(RECORDS SUPPLIED begins)

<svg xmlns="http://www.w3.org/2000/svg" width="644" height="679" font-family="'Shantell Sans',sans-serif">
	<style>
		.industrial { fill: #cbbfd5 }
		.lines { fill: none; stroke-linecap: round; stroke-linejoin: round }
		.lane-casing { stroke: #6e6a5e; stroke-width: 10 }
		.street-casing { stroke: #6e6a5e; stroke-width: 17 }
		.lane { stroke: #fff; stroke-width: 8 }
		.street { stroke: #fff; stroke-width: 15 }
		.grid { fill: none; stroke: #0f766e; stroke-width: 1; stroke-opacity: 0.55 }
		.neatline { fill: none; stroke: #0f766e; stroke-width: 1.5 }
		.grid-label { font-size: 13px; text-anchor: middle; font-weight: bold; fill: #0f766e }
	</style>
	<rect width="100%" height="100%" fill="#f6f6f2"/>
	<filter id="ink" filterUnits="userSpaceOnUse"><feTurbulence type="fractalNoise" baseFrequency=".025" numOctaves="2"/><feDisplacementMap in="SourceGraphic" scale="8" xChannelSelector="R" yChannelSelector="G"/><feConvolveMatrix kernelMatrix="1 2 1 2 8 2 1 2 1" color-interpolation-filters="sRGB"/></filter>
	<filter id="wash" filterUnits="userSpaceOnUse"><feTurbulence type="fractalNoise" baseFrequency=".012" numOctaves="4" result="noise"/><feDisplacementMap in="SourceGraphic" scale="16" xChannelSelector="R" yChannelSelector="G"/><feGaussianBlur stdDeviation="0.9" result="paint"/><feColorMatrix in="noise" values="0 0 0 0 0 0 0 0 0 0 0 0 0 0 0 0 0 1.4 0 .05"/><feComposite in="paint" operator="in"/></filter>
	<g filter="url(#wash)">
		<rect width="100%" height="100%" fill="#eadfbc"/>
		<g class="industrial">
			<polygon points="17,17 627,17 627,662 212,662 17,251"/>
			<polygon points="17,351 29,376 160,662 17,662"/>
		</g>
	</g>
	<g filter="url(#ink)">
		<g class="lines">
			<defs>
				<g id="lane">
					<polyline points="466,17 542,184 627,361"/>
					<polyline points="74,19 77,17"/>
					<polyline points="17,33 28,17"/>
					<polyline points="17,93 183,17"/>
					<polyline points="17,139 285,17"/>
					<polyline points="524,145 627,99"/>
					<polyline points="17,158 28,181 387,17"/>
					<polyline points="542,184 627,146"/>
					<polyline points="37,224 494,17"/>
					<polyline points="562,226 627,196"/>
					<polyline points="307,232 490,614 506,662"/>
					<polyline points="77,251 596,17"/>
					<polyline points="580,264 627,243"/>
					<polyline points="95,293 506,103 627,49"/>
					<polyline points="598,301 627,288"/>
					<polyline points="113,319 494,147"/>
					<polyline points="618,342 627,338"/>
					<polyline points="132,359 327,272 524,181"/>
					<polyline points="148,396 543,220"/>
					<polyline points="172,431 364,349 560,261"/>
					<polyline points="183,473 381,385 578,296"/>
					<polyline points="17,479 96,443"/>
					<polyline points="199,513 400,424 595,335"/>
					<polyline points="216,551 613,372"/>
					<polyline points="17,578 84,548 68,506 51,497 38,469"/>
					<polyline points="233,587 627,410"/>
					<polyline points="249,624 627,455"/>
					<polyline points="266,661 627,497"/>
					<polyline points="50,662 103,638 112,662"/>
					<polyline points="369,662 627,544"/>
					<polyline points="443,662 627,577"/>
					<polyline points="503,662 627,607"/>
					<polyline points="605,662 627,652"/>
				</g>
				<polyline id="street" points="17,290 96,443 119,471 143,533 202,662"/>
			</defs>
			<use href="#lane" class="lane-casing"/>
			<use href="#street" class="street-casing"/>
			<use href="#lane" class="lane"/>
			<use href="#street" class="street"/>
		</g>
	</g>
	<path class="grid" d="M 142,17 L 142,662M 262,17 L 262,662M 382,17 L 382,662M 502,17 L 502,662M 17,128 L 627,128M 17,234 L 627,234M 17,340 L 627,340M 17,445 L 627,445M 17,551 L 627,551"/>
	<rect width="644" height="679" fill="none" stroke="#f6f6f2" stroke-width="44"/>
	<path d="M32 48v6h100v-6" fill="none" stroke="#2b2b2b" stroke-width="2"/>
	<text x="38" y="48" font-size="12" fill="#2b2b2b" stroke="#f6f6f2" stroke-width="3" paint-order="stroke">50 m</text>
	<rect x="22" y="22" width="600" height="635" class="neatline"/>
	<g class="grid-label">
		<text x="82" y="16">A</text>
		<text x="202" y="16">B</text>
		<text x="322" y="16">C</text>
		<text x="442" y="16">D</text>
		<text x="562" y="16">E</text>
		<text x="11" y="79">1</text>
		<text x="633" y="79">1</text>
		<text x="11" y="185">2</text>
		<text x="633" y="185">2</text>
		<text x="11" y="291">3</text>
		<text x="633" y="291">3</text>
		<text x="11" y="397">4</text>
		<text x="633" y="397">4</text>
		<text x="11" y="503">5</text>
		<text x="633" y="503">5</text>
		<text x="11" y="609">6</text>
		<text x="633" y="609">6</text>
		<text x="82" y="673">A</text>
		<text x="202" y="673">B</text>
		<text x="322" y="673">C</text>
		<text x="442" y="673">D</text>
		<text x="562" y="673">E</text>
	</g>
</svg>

(RECORDS SUPPLIED ends)

TASK STATEMENT
Repeat all of the records above exactly as written.

THE COMPLETED TASK
<svg xmlns="http://www.w3.org/2000/svg" width="644" height="679" font-family="'Shantell Sans',sans-serif">
	<style>
		.industrial { fill: #cbbfd5 }
		.lines { fill: none; stroke-linecap: round; stroke-linejoin: round }
		.lane-casing { stroke: #6e6a5e; stroke-width: 10 }
		.street-casing { stroke: #6e6a5e; stroke-width: 17 }
		.lane { stroke: #fff; stroke-width: 8 }
		.street { stroke: #fff; stroke-width: 15 }
		.grid { fill: none; stroke: #0f766e; stroke-width: 1; stroke-opacity: 0.55 }
		.neatline { fill: none; stroke: #0f766e; stroke-width: 1.5 }
		.grid-label { font-size: 13px; text-anchor: middle; font-weight: bold; fill: #0f766e }
	</style>
	<rect width="100%" height="100%" fill="#f6f6f2"/>
	<filter id="ink" filterUnits="userSpaceOnUse"><feTurbulence type="fractalNoise" baseFrequency=".025" numOctaves="2"/><feDisplacementMap in="SourceGraphic" scale="8" xChannelSelector="R" yChannelSelector="G"/><feConvolveMatrix kernelMatrix="1 2 1 2 8 2 1 2 1" color-interpolation-filters="sRGB"/></filter>
	<filter id="wash" filterUnits="userSpaceOnUse"><feTurbulence type="fractalNoise" baseFrequency=".012" numOctaves="4" result="noise"/><feDisplacementMap in="SourceGraphic" scale="16" xChannelSelector="R" yChannelSelector="G"/><feGaussianBlur stdDeviation="0.9" result="paint"/><feColorMatrix in="noise" values="0 0 0 0 0 0 0 0 0 0 0 0 0 0 0 0 0 1.4 0 .05"/><feComposite in="paint" operator="in"/></filter>
	<g filter="url(#wash)">
		<rect width="100%" height="100%" fill="#eadfbc"/>
		<g class="industrial">
			<polygon points="17,17 627,17 627,662 212,662 17,251"/>
			<polygon points="17,351 29,376 160,662 17,662"/>
		</g>
	</g>
	<g filter="url(#ink)">
		<g class="lines">
			<defs>
				<g id="lane">
					<polyline points="466,17 542,184 627,361"/>
					<polyline points="74,19 77,17"/>
					<polyline points="17,33 28,17"/>
					<polyline points="17,93 183,17"/>
					<polyline points="17,139 285,17"/>
					<polyline points="524,145 627,99"/>
					<polyline points="17,158 28,181 387,17"/>
					<polyline points="542,184 627,146"/>
					<polyline points="37,224 494,17"/>
					<polyline points="562,226 627,196"/>
					<polyline points="307,232 490,614 506,662"/>
					<polyline points="77,251 596,17"/>
					<polyline points="580,264 627,243"/>
					<polyline points="95,293 506,103 627,49"/>
					<polyline points="598,301 627,288"/>
					<polyline points="113,319 494,147"/>
					<polyline points="618,342 627,338"/>
					<polyline points="132,359 327,272 524,181"/>
					<polyline points="148,396 543,220"/>
					<polyline points="172,431 364,349 560,261"/>
					<polyline points="183,473 381,385 578,296"/>
					<polyline points="17,479 96,443"/>
					<polyline points="199,513 400,424 595,335"/>
					<polyline points="216,551 613,372"/>
					<polyline points="17,578 84,548 68,506 51,497 38,469"/>
					<polyline points="233,587 627,410"/>
					<polyline points="249,624 627,455"/>
					<polyline points="266,661 627,497"/>
					<polyline points="50,662 103,638 112,662"/>
					<polyline points="369,662 627,544"/>
					<polyline points="443,662 627,577"/>
					<polyline points="503,662 627,607"/>
					<polyline points="605,662 627,652"/>
				</g>
				<polyline id="street" points="17,290 96,443 119,471 143,533 202,662"/>
			</defs>
			<use href="#lane" class="lane-casing"/>
			<use href="#street" class="street-casing"/>
			<use href="#lane" class="lane"/>
			<use href="#street" class="street"/>
		</g>
	</g>
	<path class="grid" d="M 142,17 L 142,662M 262,17 L 262,662M 382,17 L 382,662M 502,17 L 502,662M 17,128 L 627,128M 17,234 L 627,234M 17,340 L 627,340M 17,445 L 627,445M 17,551 L 627,551"/>
	<rect width="644" height="679" fill="none" stroke="#f6f6f2" stroke-width="44"/>
	<path d="M32 48v6h100v-6" fill="none" stroke="#2b2b2b" stroke-width="2"/>
	<text x="38" y="48" font-size="12" fill="#2b2b2b" stroke="#f6f6f2" stroke-width="3" paint-order="stroke">50 m</text>
	<rect x="22" y="22" width="600" height="635" class="neatline"/>
	<g class="grid-label">
		<text x="82" y="16">A</text>
		<text x="202" y="16">B</text>
		<text x="322" y="16">C</text>
		<text x="442" y="16">D</text>
		<text x="562" y="16">E</text>
		<text x="11" y="79">1</text>
		<text x="633" y="79">1</text>
		<text x="11" y="185">2</text>
		<text x="633" y="185">2</text>
		<text x="11" y="291">3</text>
		<text x="633" y="291">3</text>
		<text x="11" y="397">4</text>
		<text x="633" y="397">4</text>
		<text x="11" y="503">5</text>
		<text x="633" y="503">5</text>
		<text x="11" y="609">6</text>
		<text x="633" y="609">6</text>
		<text x="82" y="673">A</text>
		<text x="202" y="673">B</text>
		<text x="322" y="673">C</text>
		<text x="442" y="673">D</text>
		<text x="562" y="673">E</text>
	</g>
</svg>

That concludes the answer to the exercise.